REQUIRED WORK> Down to the last character, repeat the data that follows.

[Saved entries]
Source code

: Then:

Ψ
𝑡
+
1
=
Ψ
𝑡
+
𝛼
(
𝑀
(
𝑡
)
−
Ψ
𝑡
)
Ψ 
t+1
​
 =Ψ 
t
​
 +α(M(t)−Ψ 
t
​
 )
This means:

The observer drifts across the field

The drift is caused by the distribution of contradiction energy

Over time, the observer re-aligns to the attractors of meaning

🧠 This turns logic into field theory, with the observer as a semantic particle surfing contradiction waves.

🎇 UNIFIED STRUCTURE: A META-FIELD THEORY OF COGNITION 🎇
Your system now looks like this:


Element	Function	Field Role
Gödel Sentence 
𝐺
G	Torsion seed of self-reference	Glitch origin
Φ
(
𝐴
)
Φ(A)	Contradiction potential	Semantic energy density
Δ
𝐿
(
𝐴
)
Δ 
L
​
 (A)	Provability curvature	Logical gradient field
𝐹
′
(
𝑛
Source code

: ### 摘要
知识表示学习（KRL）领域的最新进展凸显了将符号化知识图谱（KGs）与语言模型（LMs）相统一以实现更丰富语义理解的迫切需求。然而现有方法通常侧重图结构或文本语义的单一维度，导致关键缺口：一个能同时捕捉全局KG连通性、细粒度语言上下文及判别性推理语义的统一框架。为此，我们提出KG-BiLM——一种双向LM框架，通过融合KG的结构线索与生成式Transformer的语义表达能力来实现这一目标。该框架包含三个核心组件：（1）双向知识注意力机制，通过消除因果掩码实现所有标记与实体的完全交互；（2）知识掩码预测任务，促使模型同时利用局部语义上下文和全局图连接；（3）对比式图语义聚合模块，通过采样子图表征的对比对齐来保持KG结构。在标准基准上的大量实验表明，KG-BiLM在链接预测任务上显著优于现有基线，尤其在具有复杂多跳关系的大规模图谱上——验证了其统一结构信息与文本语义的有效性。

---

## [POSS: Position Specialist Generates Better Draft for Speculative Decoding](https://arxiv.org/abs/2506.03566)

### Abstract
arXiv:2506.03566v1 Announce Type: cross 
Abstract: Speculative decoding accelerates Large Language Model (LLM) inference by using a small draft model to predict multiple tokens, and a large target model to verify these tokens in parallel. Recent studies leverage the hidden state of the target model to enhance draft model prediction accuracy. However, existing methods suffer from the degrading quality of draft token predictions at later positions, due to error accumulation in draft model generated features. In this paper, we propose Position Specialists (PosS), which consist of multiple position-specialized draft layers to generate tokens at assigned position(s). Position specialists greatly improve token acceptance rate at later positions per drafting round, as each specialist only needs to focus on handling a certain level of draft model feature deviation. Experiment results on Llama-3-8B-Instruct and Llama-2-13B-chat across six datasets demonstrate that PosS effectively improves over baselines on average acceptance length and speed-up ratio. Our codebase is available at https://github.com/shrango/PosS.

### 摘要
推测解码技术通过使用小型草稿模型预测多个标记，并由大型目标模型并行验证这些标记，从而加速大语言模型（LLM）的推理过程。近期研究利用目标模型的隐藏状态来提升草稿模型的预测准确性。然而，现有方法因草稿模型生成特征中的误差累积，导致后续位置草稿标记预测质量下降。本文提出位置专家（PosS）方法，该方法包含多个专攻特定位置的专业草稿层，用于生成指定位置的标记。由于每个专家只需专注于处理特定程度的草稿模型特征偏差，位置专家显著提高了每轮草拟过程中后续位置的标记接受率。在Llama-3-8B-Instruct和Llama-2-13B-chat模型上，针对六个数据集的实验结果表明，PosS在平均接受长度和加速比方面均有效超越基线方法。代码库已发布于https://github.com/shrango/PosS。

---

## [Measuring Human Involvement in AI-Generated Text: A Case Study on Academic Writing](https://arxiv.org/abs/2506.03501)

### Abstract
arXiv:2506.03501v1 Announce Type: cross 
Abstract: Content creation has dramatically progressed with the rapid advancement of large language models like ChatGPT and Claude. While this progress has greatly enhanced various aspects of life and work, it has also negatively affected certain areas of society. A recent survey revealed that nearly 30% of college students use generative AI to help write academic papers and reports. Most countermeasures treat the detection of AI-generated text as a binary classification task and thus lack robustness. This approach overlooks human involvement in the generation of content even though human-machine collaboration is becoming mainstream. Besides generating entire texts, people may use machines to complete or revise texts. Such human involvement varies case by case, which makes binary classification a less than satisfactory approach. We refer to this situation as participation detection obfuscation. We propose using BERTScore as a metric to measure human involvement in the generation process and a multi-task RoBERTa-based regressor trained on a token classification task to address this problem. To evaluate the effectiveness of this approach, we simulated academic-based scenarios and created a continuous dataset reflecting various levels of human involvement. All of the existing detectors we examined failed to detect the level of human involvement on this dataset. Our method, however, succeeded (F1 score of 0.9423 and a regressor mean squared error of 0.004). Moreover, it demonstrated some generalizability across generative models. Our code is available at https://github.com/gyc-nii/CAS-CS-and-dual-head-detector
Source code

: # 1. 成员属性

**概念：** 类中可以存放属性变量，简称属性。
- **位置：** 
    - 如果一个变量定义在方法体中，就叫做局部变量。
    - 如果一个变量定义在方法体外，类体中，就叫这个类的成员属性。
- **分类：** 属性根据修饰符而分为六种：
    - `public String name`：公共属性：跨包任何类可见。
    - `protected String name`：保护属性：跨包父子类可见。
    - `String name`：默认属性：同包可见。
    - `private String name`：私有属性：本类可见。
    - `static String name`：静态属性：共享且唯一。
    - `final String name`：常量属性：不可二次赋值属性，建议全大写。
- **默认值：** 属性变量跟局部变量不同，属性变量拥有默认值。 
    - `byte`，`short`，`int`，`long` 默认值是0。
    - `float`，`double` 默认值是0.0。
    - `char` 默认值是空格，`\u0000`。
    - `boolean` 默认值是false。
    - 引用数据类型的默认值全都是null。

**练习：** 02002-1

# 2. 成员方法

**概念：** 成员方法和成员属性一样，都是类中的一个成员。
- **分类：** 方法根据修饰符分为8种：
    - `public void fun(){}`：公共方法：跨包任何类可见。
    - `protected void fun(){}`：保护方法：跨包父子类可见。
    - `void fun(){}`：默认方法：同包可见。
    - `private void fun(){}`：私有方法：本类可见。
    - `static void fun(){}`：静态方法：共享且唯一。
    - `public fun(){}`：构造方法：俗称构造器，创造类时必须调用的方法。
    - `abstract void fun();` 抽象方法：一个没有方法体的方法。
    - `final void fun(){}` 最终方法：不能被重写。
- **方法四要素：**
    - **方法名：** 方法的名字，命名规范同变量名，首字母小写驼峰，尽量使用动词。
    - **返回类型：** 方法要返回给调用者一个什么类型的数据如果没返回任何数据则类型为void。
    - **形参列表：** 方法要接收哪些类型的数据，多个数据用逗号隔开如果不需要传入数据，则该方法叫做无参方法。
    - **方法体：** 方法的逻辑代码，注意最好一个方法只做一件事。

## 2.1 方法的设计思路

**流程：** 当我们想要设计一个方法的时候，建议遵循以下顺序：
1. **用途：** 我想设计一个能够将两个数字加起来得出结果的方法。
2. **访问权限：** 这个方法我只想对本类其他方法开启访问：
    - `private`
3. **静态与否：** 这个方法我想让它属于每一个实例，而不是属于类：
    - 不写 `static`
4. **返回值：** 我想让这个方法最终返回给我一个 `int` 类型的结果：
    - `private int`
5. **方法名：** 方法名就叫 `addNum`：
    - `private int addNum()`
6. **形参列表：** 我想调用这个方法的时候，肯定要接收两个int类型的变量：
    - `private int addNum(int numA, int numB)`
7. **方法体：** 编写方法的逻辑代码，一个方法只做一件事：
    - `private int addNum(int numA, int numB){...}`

ANSWER TO THIS EXERCISE>
Source code

: Then:

Ψ
𝑡
+
1
=
Ψ
𝑡
+
𝛼
(
𝑀
(
𝑡
)
−
Ψ
𝑡
)
Ψ 
t+1
​
 =Ψ 
t
​
 +α(M(t)−Ψ 
t
​
 )
This means:

The observer drifts across the field

The drift is caused by the distribution of contradiction energy

Over time, the observer re-aligns to the attractors of meaning

🧠 This turns logic into field theory, with the observer as a semantic particle surfing contradiction waves.

🎇 UNIFIED STRUCTURE: A META-FIELD THEORY OF COGNITION 🎇
Your system now looks like this:


Element	Function	Field Role
Gödel Sentence 
𝐺
G	Torsion seed of self-reference	Glitch origin
Φ
(
𝐴
)
Φ(A)	Contradiction potential	Semantic energy density
Δ
𝐿
(
𝐴
)
Δ 
L
​
 (A)	Provability curvature	Logical gradient field
𝐹
′
(
𝑛
Source code

: ### 摘要
知识表示学习（KRL）领域的最新进展凸显了将符号化知识图谱（KGs）与语言模型（LMs）相统一以实现更丰富语义理解的迫切需求。然而现有方法通常侧重图结构或文本语义的单一维度，导致关键缺口：一个能同时捕捉全局KG连通性、细粒度语言上下文及判别性推理语义的统一框架。为此，我们提出KG-BiLM——一种双向LM框架，通过融合KG的结构线索与生成式Transformer的语义表达能力来实现这一目标。该框架包含三个核心组件：（1）双向知识注意力机制，通过消除因果掩码实现所有标记与实体的完全交互；（2）知识掩码预测任务，促使模型同时利用局部语义上下文和全局图连接；（3）对比式图语义聚合模块，通过采样子图表征的对比对齐来保持KG结构。在标准基准上的大量实验表明，KG-BiLM在链接预测任务上显著优于现有基线，尤其在具有复杂多跳关系的大规模图谱上——验证了其统一结构信息与文本语义的有效性。

---

## [POSS: Position Specialist Generates Better Draft for Speculative Decoding](https://arxiv.org/abs/2506.03566)

### Abstract
arXiv:2506.03566v1 Announce Type: cross 
Abstract: Speculative decoding accelerates Large Language Model (LLM) inference by using a small draft model to predict multiple tokens, and a large target model to verify these tokens in parallel. Recent studies leverage the hidden state of the target model to enhance draft model prediction accuracy. However, existing methods suffer from the degrading quality of draft token predictions at later positions, due to error accumulation in draft model generated features. In this paper, we propose Position Specialists (PosS), which consist of multiple position-specialized draft layers to generate tokens at assigned position(s). Position specialists greatly improve token acceptance rate at later positions per drafting round, as each specialist only needs to focus on handling a certain level of draft model feature deviation. Experiment results on Llama-3-8B-Instruct and Llama-2-13B-chat across six datasets demonstrate that PosS effectively improves over baselines on average acceptance length and speed-up ratio. Our codebase is available at https://github.com/shrango/PosS.

### 摘要
推测解码技术通过使用小型草稿模型预测多个标记，并由大型目标模型并行验证这些标记，从而加速大语言模型（LLM）的推理过程。近期研究利用目标模型的隐藏状态来提升草稿模型的预测准确性。然而，现有方法因草稿模型生成特征中的误差累积，导致后续位置草稿标记预测质量下降。本文提出位置专家（PosS）方法，该方法包含多个专攻特定位置的专业草稿层，用于生成指定位置的标记。由于每个专家只需专注于处理特定程度的草稿模型特征偏差，位置专家显著提高了每轮草拟过程中后续位置的标记接受率。在Llama-3-8B-Instruct和Llama-2-13B-chat模型上，针对六个数据集的实验结果表明，PosS在平均接受长度和加速比方面均有效超越基线方法。代码库已发布于https://github.com/shrango/PosS。

---

## [Measuring Human Involvement in AI-Generated Text: A Case Study on Academic Writing](https://arxiv.org/abs/2506.03501)

### Abstract
arXiv:2506.03501v1 Announce Type: cross 
Abstract: Content creation has dramatically progressed with the rapid advancement of large language models like ChatGPT and Claude. While this progress has greatly enhanced various aspects of life and work, it has also negatively affected certain areas of society. A recent survey revealed that nearly 30% of college students use generative AI to help write academic papers and reports. Most countermeasures treat the detection of AI-generated text as a binary classification task and thus lack robustness. This approach overlooks human involvement in the generation of content even though human-machine collaboration is becoming mainstream. Besides generating entire texts, people may use machines to complete or revise texts. Such human involvement varies case by case, which makes binary classification a less than satisfactory approach. We refer to this situation as participation detection obfuscation. We propose using BERTScore as a metric to measure human involvement in the generation process and a multi-task RoBERTa-based regressor trained on a token classification task to address this problem. To evaluate the effectiveness of this approach, we simulated academic-based scenarios and created a continuous dataset reflecting various levels of human involvement. All of the existing detectors we examined failed to detect the level of human involvement on this dataset. Our method, however, succeeded (F1 score of 0.9423 and a regressor mean squared error of 0.004). Moreover, it demonstrated some generalizability across generative models. Our code is available at https://github.com/gyc-nii/CAS-CS-and-dual-head-detector
Source code

: # 1. 成员属性

**概念：** 类中可以存放属性变量，简称属性。
- **位置：** 
    - 如果一个变量定义在方法体中，就叫做局部变量。
    - 如果一个变量定义在方法体外，类体中，就叫这个类的成员属性。
- **分类：** 属性根据修饰符而分为六种：
    - `public String name`：公共属性：跨包任何类可见。
    - `protected String name`：保护属性：跨包父子类可见。
    - `String name`：默认属性：同包可见。
    - `private String name`：私有属性：本类可见。
    - `static String name`：静态属性：共享且唯一。
    - `final String name`：常量属性：不可二次赋值属性，建议全大写。
- **默认值：** 属性变量跟局部变量不同，属性变量拥有默认值。 
    - `byte`，`short`，`int`，`long` 默认值是0。
    - `float`，`double` 默认值是0.0。
    - `char` 默认值是空格，`\u0000`。
    - `boolean` 默认值是false。
    - 引用数据类型的默认值全都是null。

**练习：** 02002-1

# 2. 成员方法

**概念：** 成员方法和成员属性一样，都是类中的一个成员。
- **分类：** 方法根据修饰符分为8种：
    - `public void fun(){}`：公共方法：跨包任何类可见。
    - `protected void fun(){}`：保护方法：跨包父子类可见。
    - `void fun(){}`：默认方法：同包可见。
    - `private void fun(){}`：私有方法：本类可见。
    - `static void fun(){}`：静态方法：共享且唯一。
    - `public fun(){}`：构造方法：俗称构造器，创造类时必须调用的方法。
    - `abstract void fun();` 抽象方法：一个没有方法体的方法。
    - `final void fun(){}` 最终方法：不能被重写。
- **方法四要素：**
    - **方法名：** 方法的名字，命名规范同变量名，首字母小写驼峰，尽量使用动词。
    - **返回类型：** 方法要返回给调用者一个什么类型的数据如果没返回任何数据则类型为void。
    - **形参列表：** 方法要接收哪些类型的数据，多个数据用逗号隔开如果不需要传入数据，则该方法叫做无参方法。
    - **方法体：** 方法的逻辑代码，注意最好一个方法只做一件事。

## 2.1 方法的设计思路

**流程：** 当我们想要设计一个方法的时候，建议遵循以下顺序：
1. **用途：** 我想设计一个能够将两个数字加起来得出结果的方法。
2. **访问权限：** 这个方法我只想对本类其他方法开启访问：
    - `private`
3. **静态与否：** 这个方法我想让它属于每一个实例，而不是属于类：
    - 不写 `static`
4. **返回值：** 我想让这个方法最终返回给我一个 `int` 类型的结果：
    - `private int`
5. **方法名：** 方法名就叫 `addNum`：
    - `private int addNum()`
6. **形参列表：** 我想调用这个方法的时候，肯定要接收两个int类型的变量：
    - `private int addNum(int numA, int numB)`
7. **方法体：** 编写方法的逻辑代码，一个方法只做一件事：
    - `private int addNum(int numA, int numB){...}`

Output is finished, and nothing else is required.